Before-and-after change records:
-*-
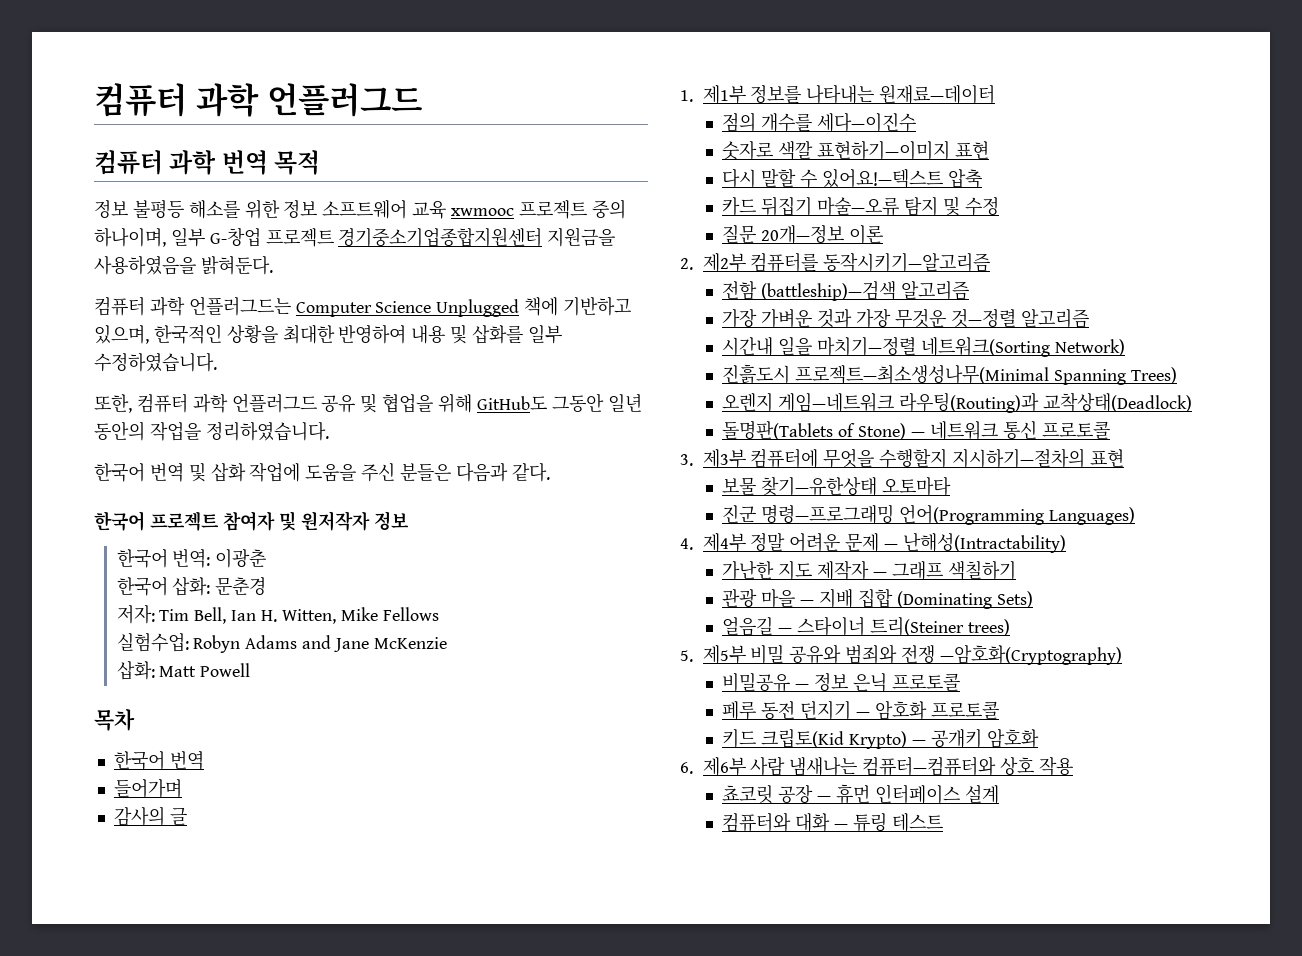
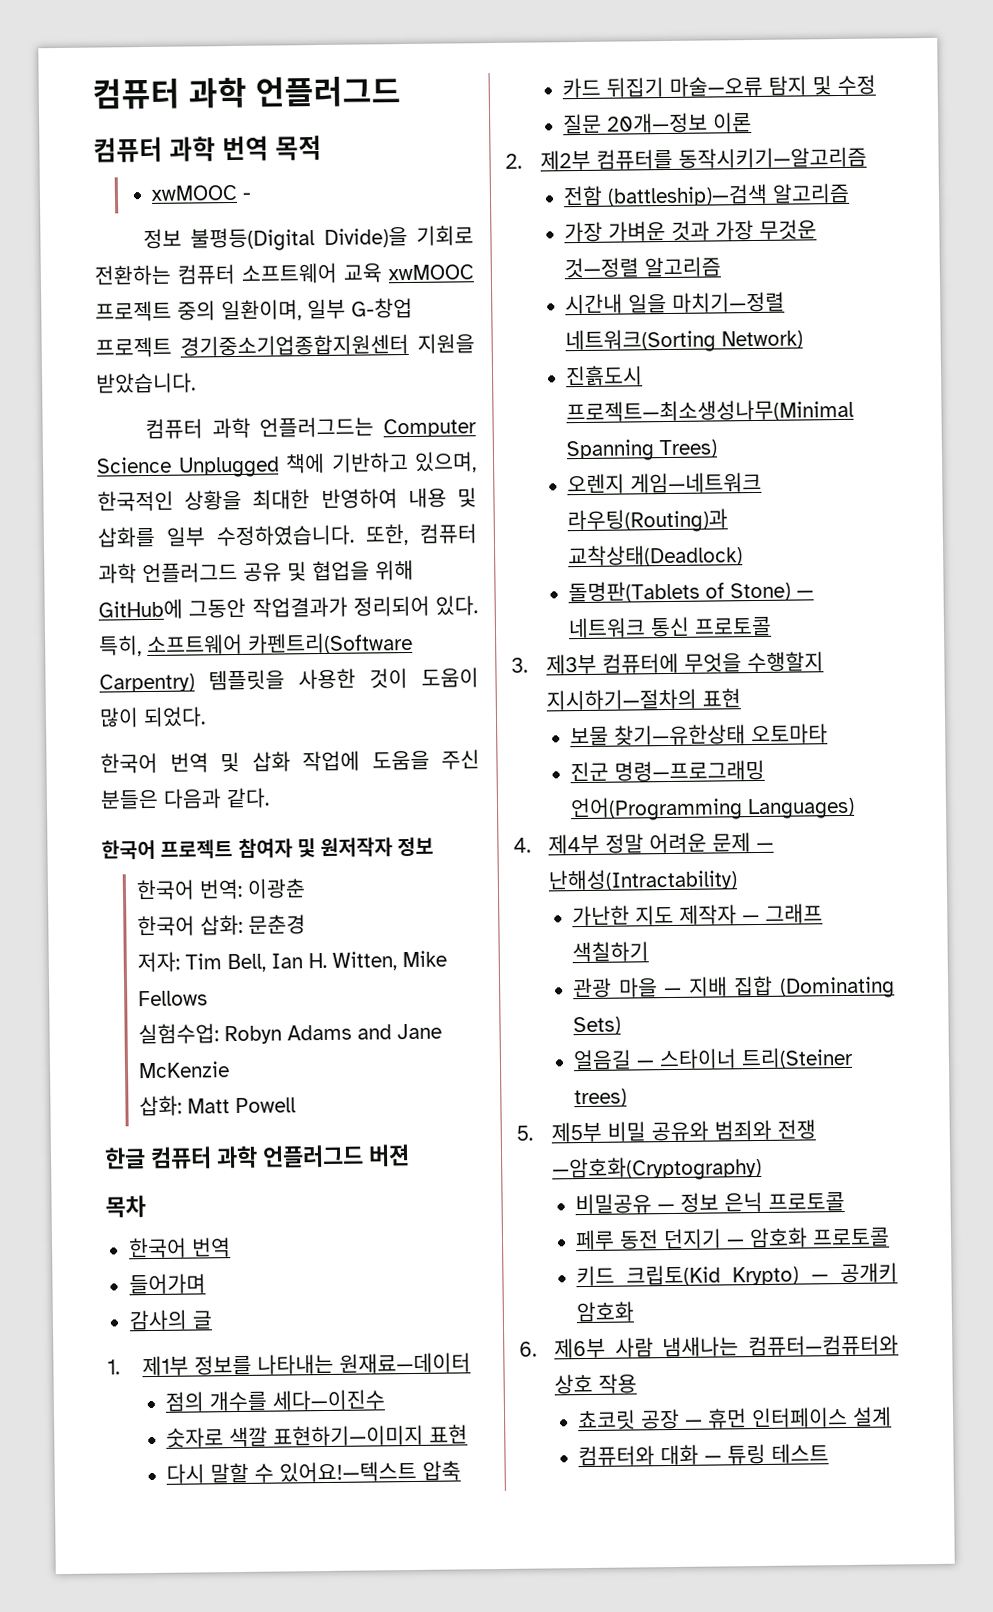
[94,199,318,219] // 정보 불평등 해소를 위한 정보 -> [150,184,252,201] [143,225,474,252] [94,263,235,286] // xwMOOC - // 정보 불평등(Digital Divide)을 기회로 전환하는 컴퓨터
[451,208,515,216] xwmooc -> [388,264,474,281] xwMOOC
[94,228,166,247] 하나이며, -> [221,299,302,322] 일환이며,
[547,227,616,247] [94,255,273,275] 지원금을 사용하였음을 밝혀둔다. -> [417,333,475,354] [95,372,196,394] 지원을 받았습니다.
(217, 362) // -> (354, 535) none
[476,393,642,412] [94,421,329,441] GitHub도 그동안 일년 동안의 작업을 정리하였습니다. -> [98,595,478,620] [99,631,413,657] [99,667,479,693] [99,706,206,728] GitHub에 그동안 작업결과가 정리되어 있다. 특히, 소프트웨어 카펜트리(Software Carpentry) 템플릿을 사용한 것이 도움이 많이 되었다.
(251, 670) none -> [104,1144,410,1170] // 한글 컴퓨터 과학 언플러그드 버젼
-*-
Nothing should appear in the answer except the lines from the one containing "(217, 362) // -> (354, 535) none" to the end of the data above, reproduced exactly.

EXERCISE RESULT:
(217, 362) // -> (354, 535) none
[476,393,642,412] [94,421,329,441] GitHub도 그동안 일년 동안의 작업을 정리하였습니다. -> [98,595,478,620] [99,631,413,657] [99,667,479,693] [99,706,206,728] GitHub에 그동안 작업결과가 정리되어 있다. 특히, 소프트웨어 카펜트리(Software Carpentry) 템플릿을 사용한 것이 도움이 많이 되었다.
(251, 670) none -> [104,1144,410,1170] // 한글 컴퓨터 과학 언플러그드 버젼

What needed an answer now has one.